Defense Secretary Mark Esper confirmed to lawmakers on Thursday that he had been briefed on intelligence that the Russians were allegedly offering bounties to Taliban-linked militants to kill U.S. troops in Afghanistan.
“I didn’t see the first report until February, when it came out in an intelligence piece of paper,” Esper told Rep. Seth Moulton (D-Mass.) during Thursday’s House Armed Services Committee hearing.
Both the head of U.S. Central Command and the commander of all U.S. troops in Afghanistan looked into the matter and neither thought the reports about Russian bounties were credible, Esper said.
The question of whether any U.S. troops were killed as a result of the alleged bounties remains unanswered. The intelligence community is investigating whether an April 2019 attack that killed three Marines near Bagram Airfield might be connected to the reported Russian bounty program, according to the Associated Press.
On Thursday, Esper said that Marine Gen. Kenneth McKenzie Jr., head of Central Command, has not found a link between Russian bounties and that specific attack.

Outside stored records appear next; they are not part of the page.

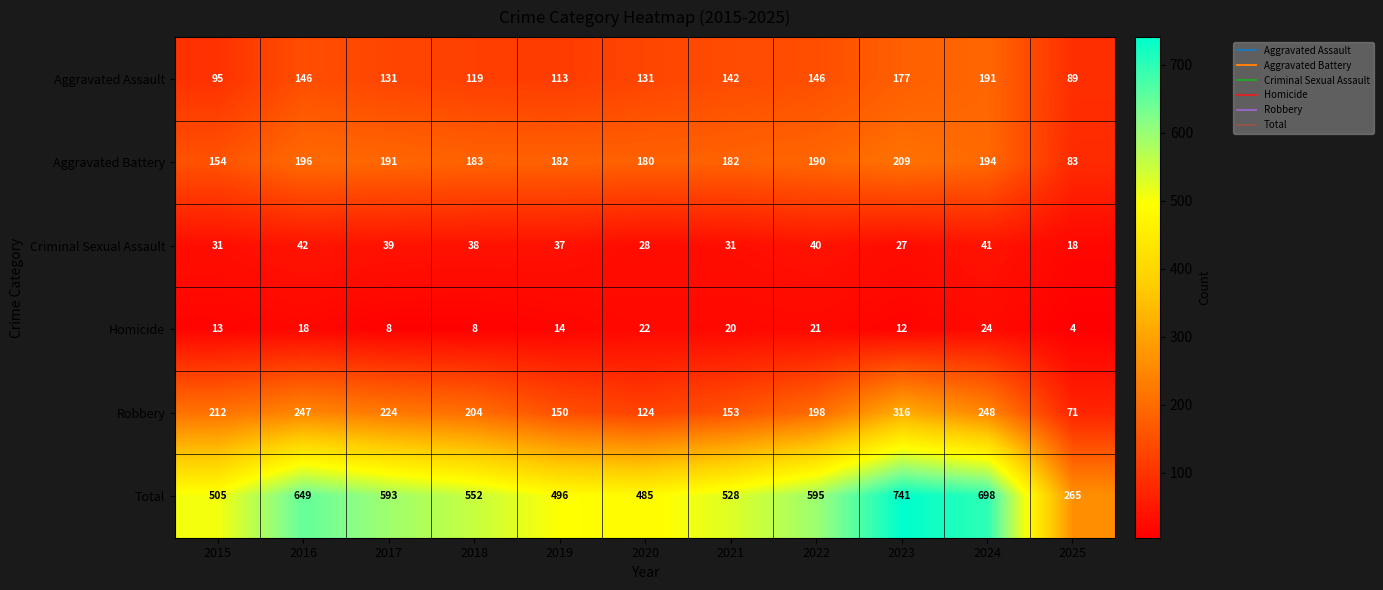

Which series has the largest total across all categories?

Total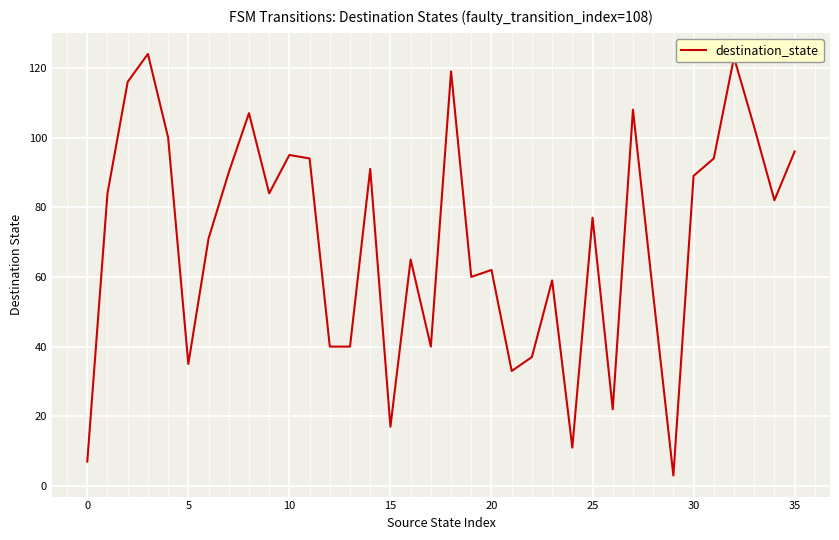

What is the difference between the second highest and second lowest values?

116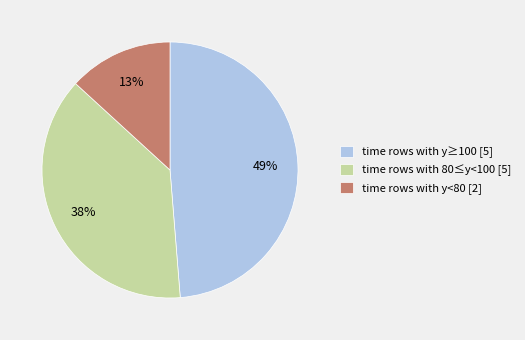

Is there a majority slice in this chart?

No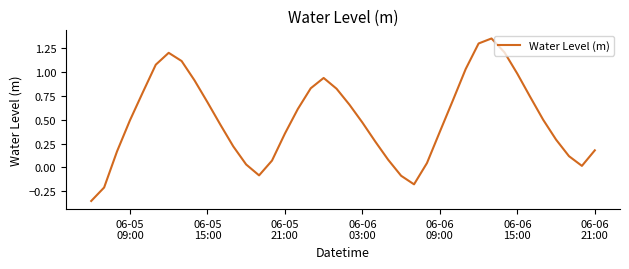

What is the difference between the maximum and minimum values?

1.7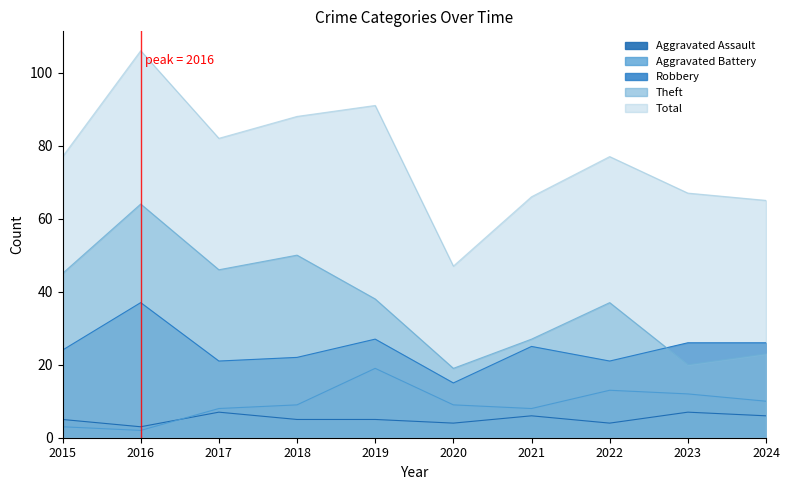

List the series in order of their peak value, lowest first.

Aggravated Assault, Aggravated Battery, Robbery, Theft, Total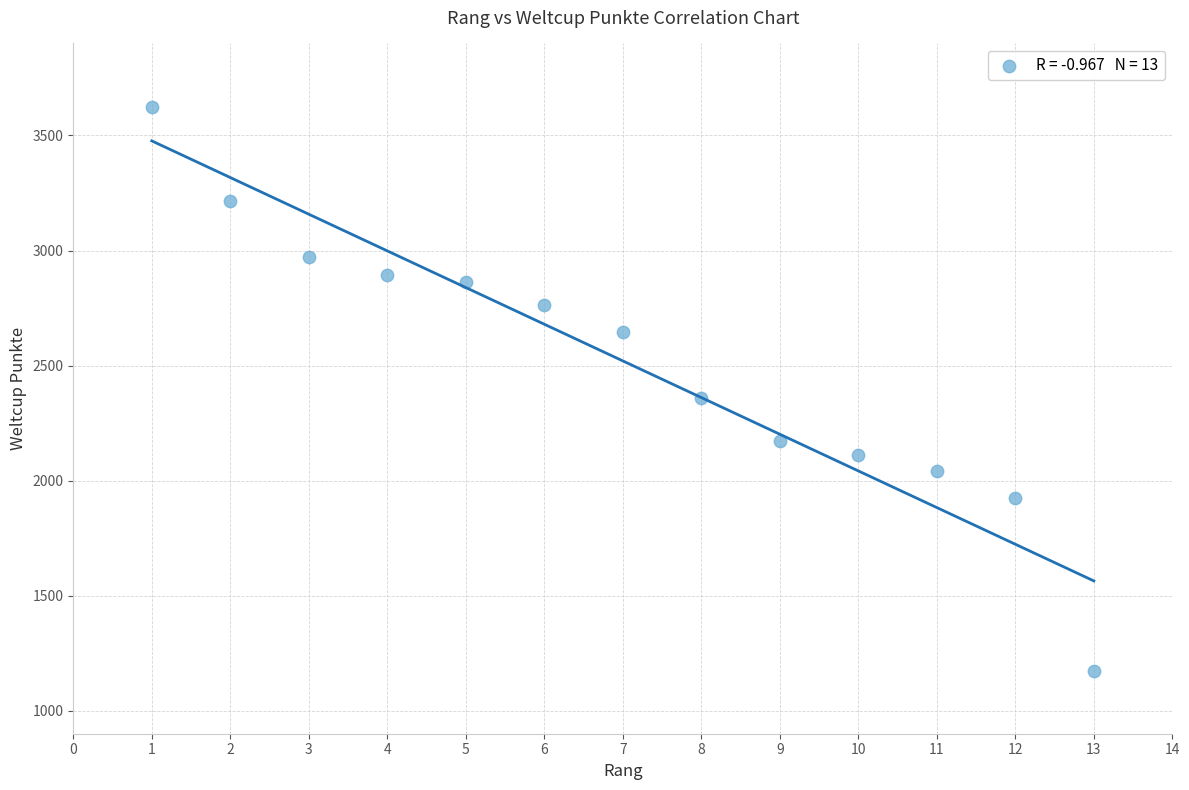

What is the range of Y values (max minus min)?

2449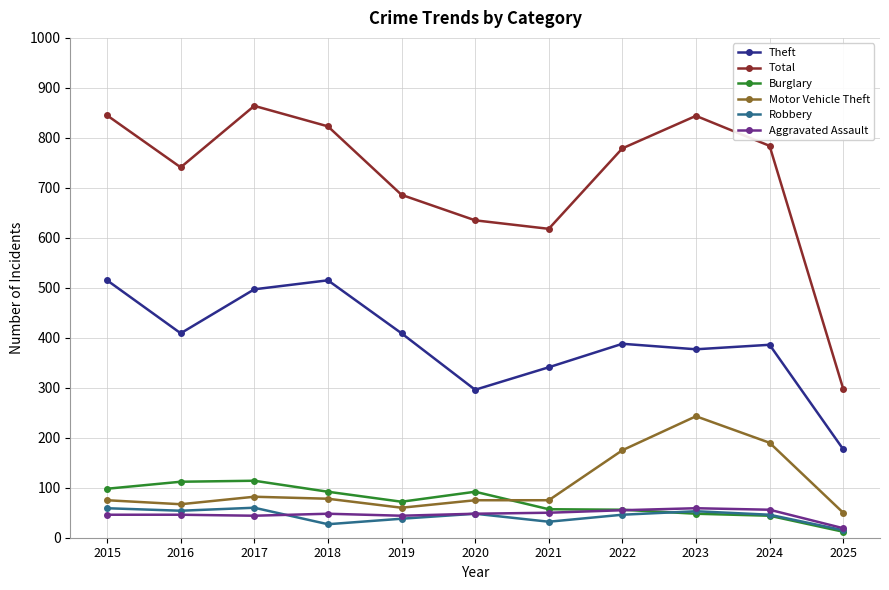

True or false: Motor Vehicle Theft has a value of 33 at 2020.

False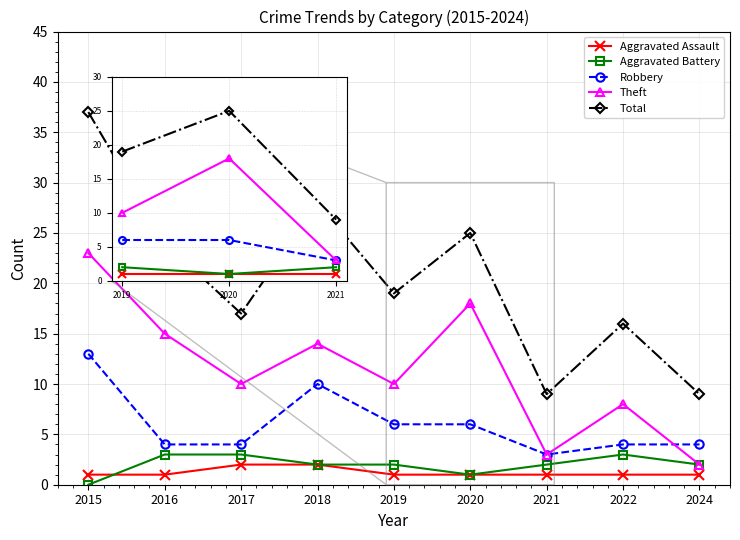

What are all the series names shown in the legend?

Aggravated Assault, Aggravated Battery, Robbery, Theft, Total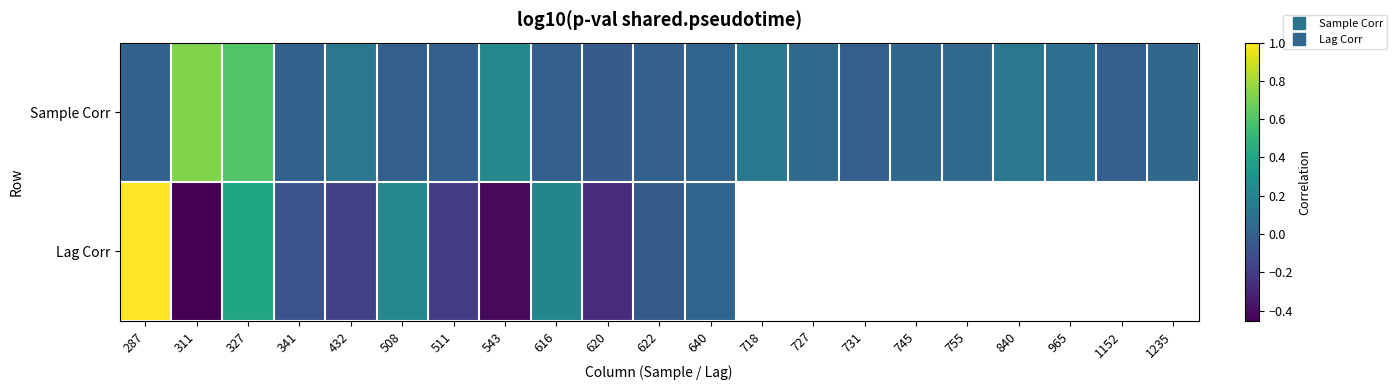

Is it true that Sample Corr equals 0.0 at 840?

False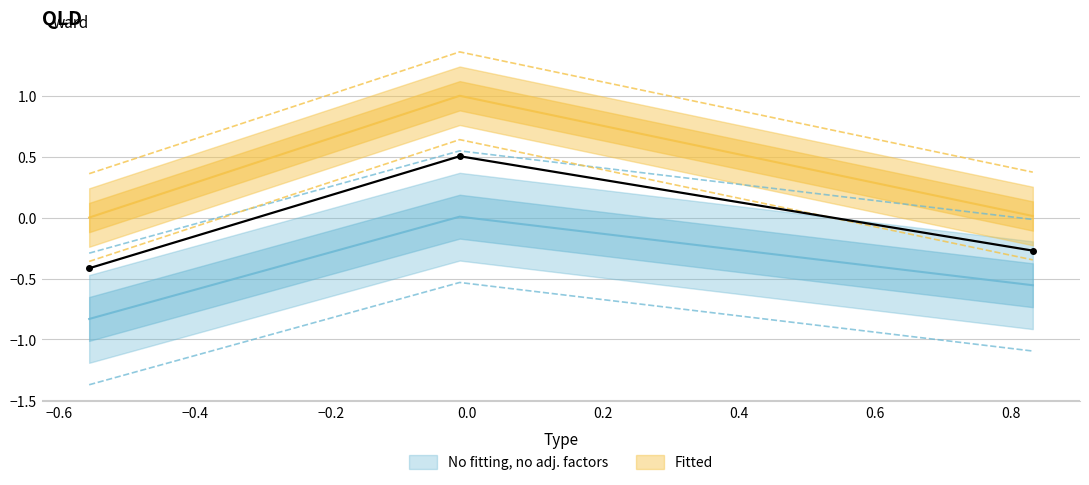

Reading left to right, extract all data points from this chart.

col_1: Row 0=-0.4	Row 1=0.6	Row 2=-0.3
col_2: Row 0=-0.3	Row 1=0.5	Row 2=-0.0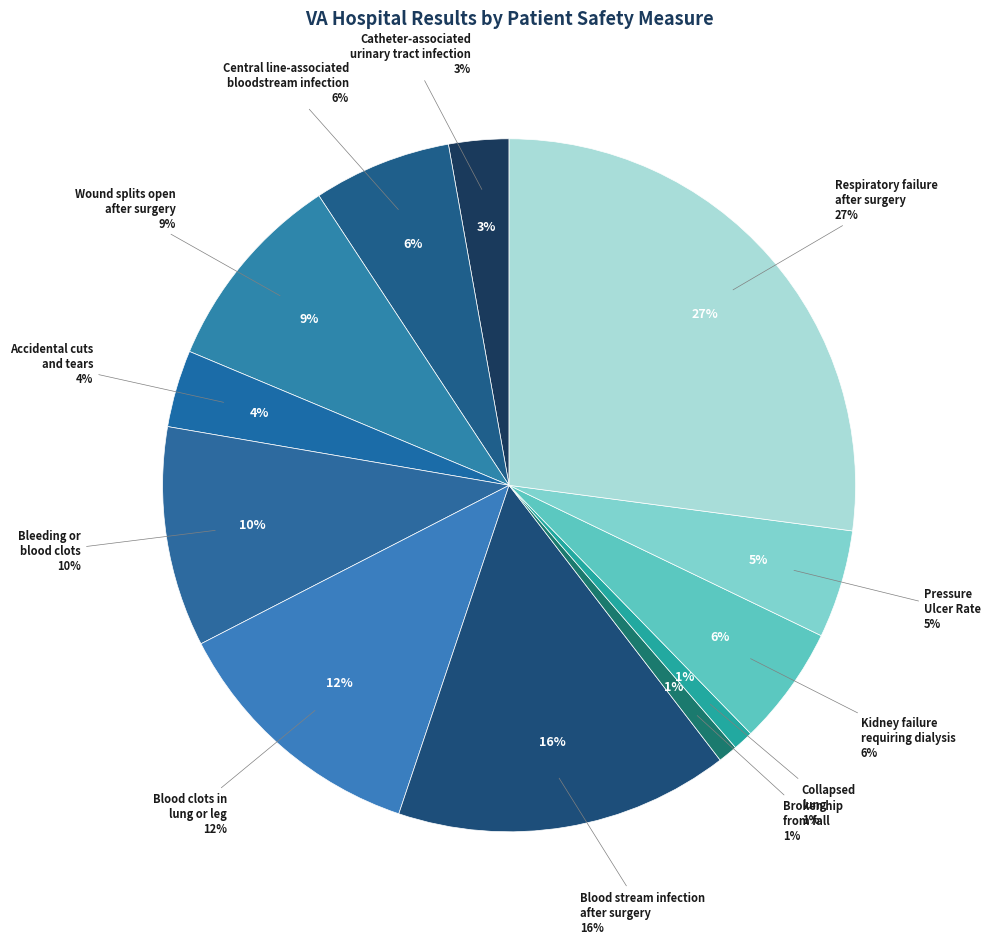

Do Collapsed
lung and Broken hip
from fall together represent more than half of the pie?

No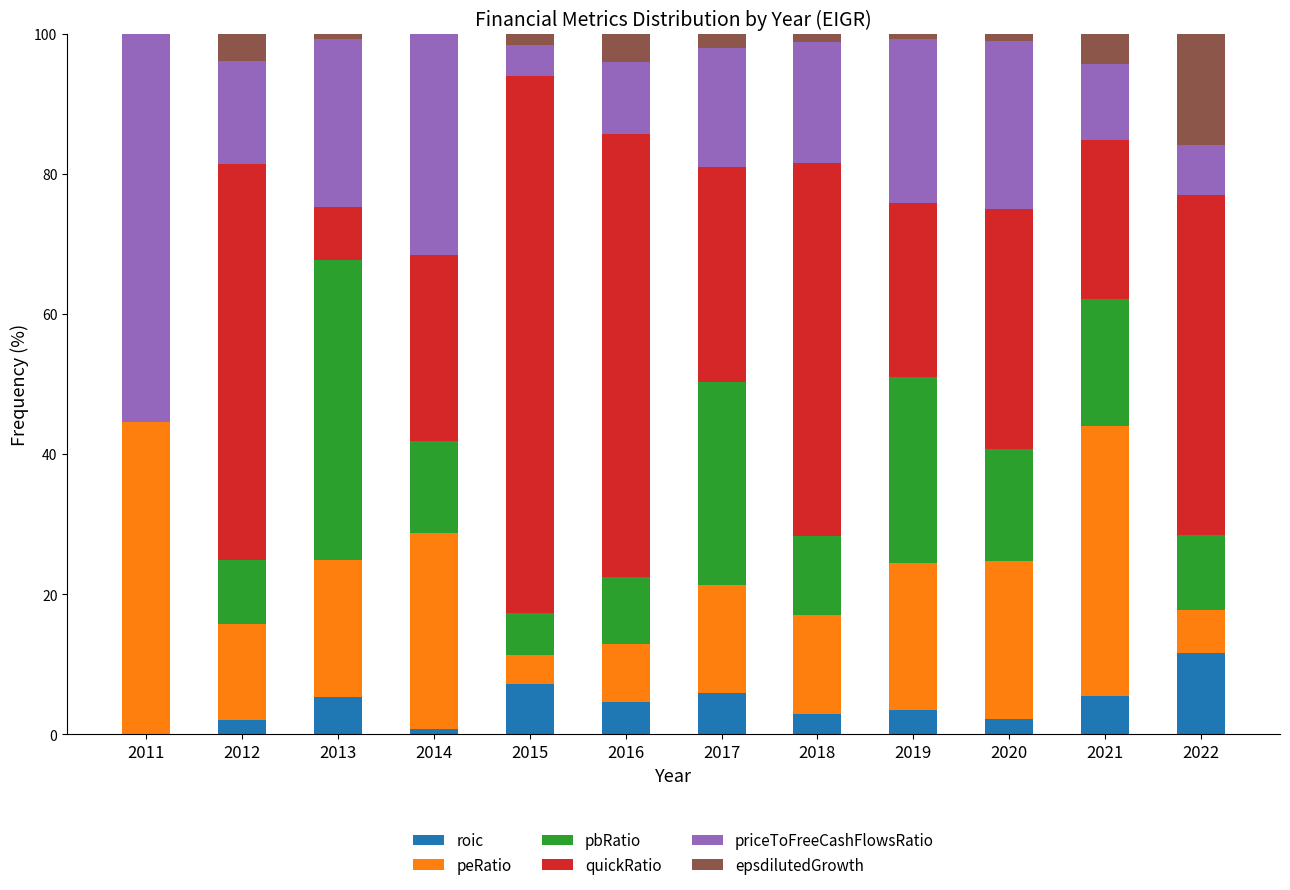

What is the maximum value for roic?

11.7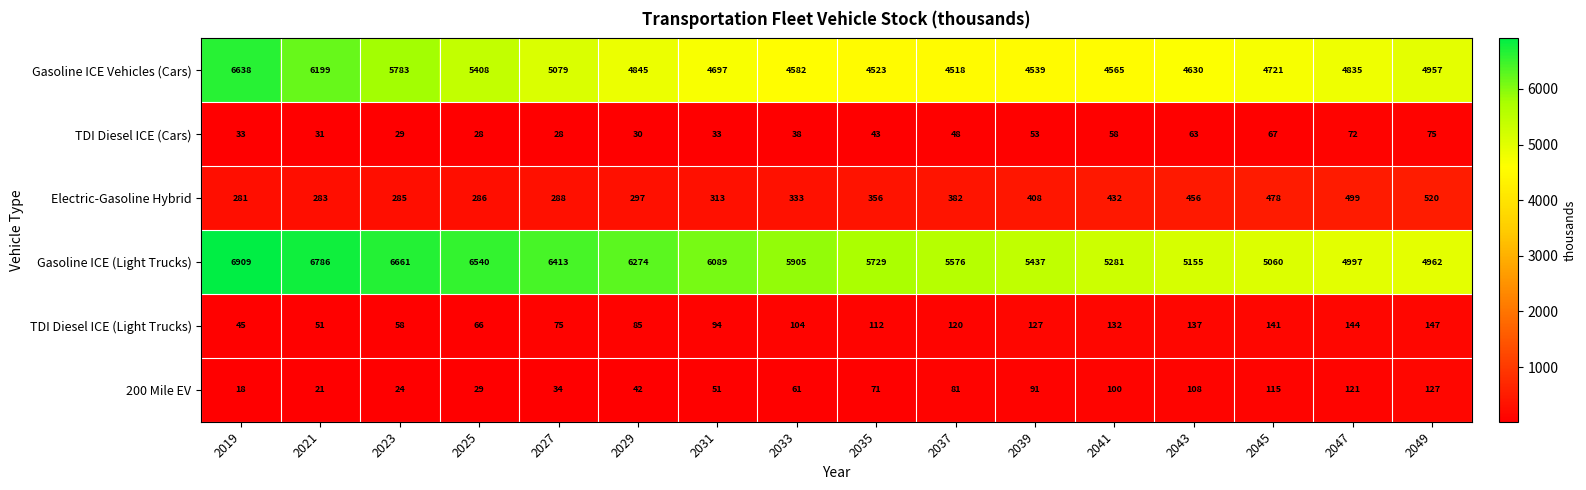

Is the value of TDI Diesel ICE (Light Trucks) at 2039 greater than the value of TDI Diesel ICE (Cars) at 2031?

Yes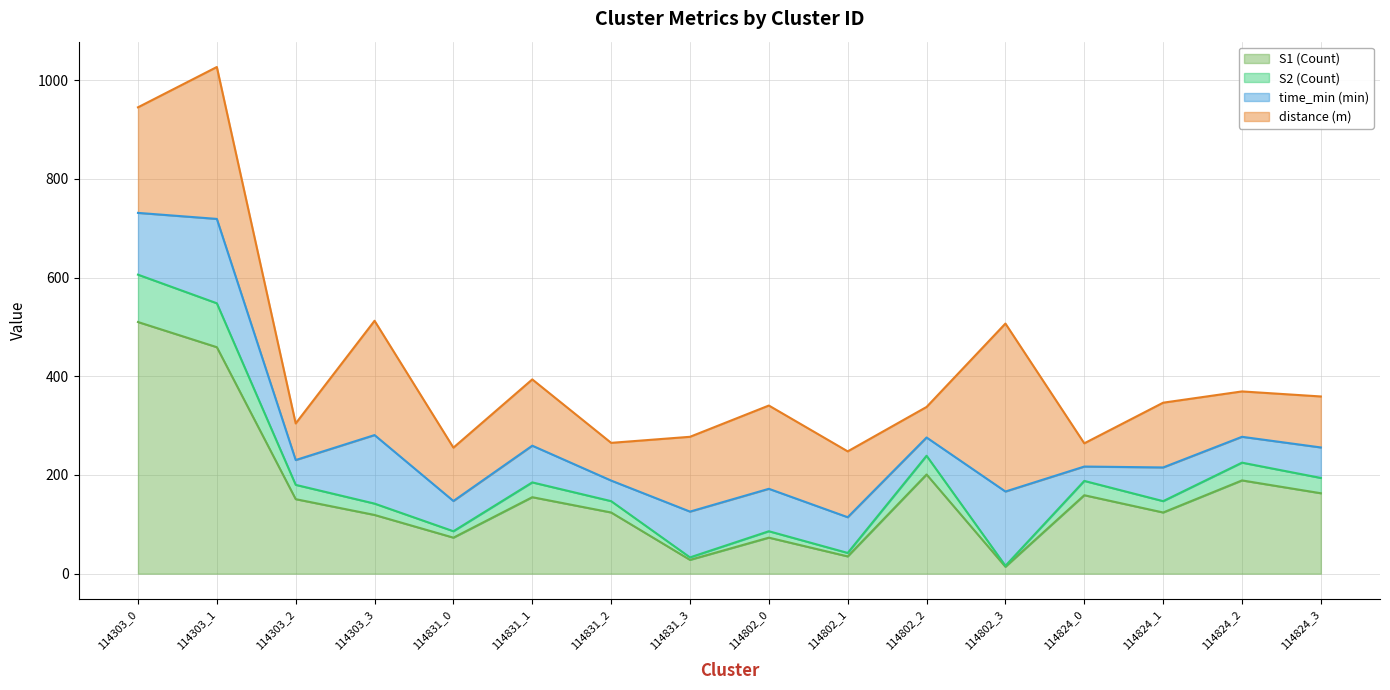

At which label does S1 reach its peak?

114303_0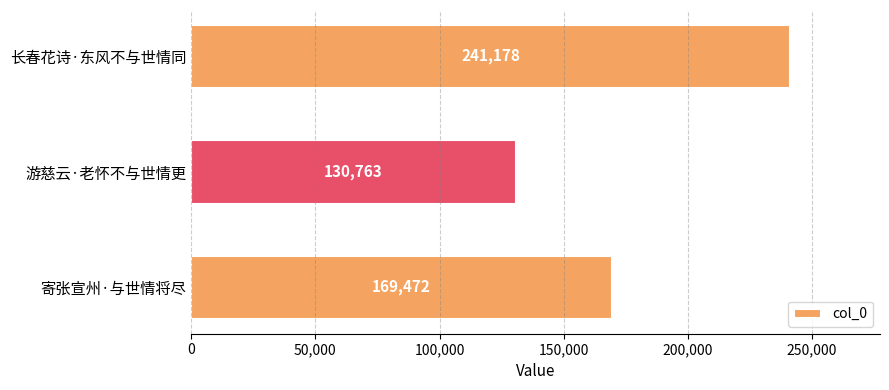

What is the difference between the maximum and minimum values?

110415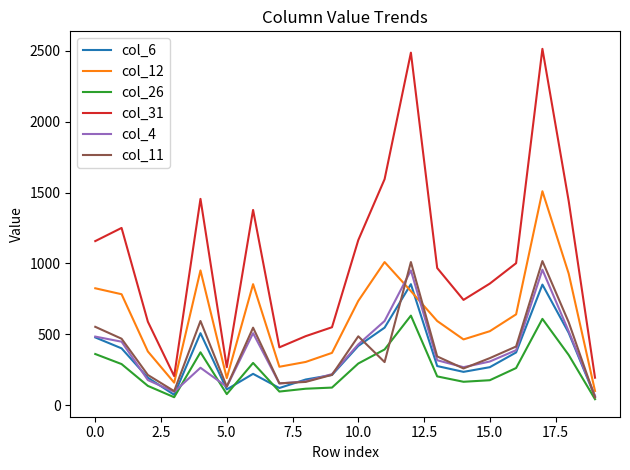

What is the highest value of the col_12 series?

1510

"I believe that I got a separate report from one of my intelligence agencies saying that they cannot find any corroborating evidence with regard to that alleged program with regard to that attack on those three Marines," Esper told Rep. William Keating (D-Mass.).
Army Gen. Mark Milley, chairman of the Joint Chiefs of Staff, testified that he too had been briefed on the intelligence on the alleged bounties, but as of Thursday, the U.S. military does not have any evidence showing troops in Afghanistan were killed as a result of the Russian payments.
Milley stressed that the military is still investigating the matter.
“We're going to get to the bottom of it – this bounty thing,” Milley told Rep. Andy Kim (D-N.J.). "If, in fact, there's bounties, I'm an outraged general, just like everyone else in uniform is. If in fact there's bounties directed by the government of Russia or any other institutions to kill American soldiers, that's a big deal. That's a real big deal. That's a real big deal. We don't have that level of fidelity yet.”
The testimony from Esper and Milley stands in stark contrast with The White House, which has insisted that President Donald Trump was never briefed on the reports about Russian bounties. The New York Times reported that the intelligence appeared in the president's daily written intelligence briefing in late February.
"Intel just reported to me that they did not find this info credible, and therefore did not report it to me or @VP," Trump tweeted on June 28. "Possibly another fabricated Russia Hoax, maybe by the Fake News @nytimesbooks, wanting to make Republicans look bad!!!"
White House spokeswoman Kayleigh McEnany has also denied that the president was briefed on the matter.
"Until there's a strategic decision for the President to make, until it is verified, it is not briefed up to the President of the United States," McEnany told reporters on July 1. "That's how intelligence works."
Meanwhile, Sen. Tammy Duckworth (D-Ill.) wants Esper to confirm that the Defense Department is investigating whether any of the bounties reportedly offered by the Russians have resulted in the deaths of U.S. troops in Afghanistan.
An Iraq war veteran, Duckworth lost both of her legs when her helicopter was shot down in 2004. She is now reportedly being considered as former Vice President Joe Biden’s running mate in November’s presidential election.
“It is unacceptable that to date, the Trump administration appears to be ignoring a matter of great importance to Gold Star Family members whose loved ones were killed while serving in Afghanistan: were any U.S. troop casualties in Afghanistan connected with the alleged GRU bounty payments to Taliban-linked militants?” Duckworth wrote in a letter to Esper on Thursday.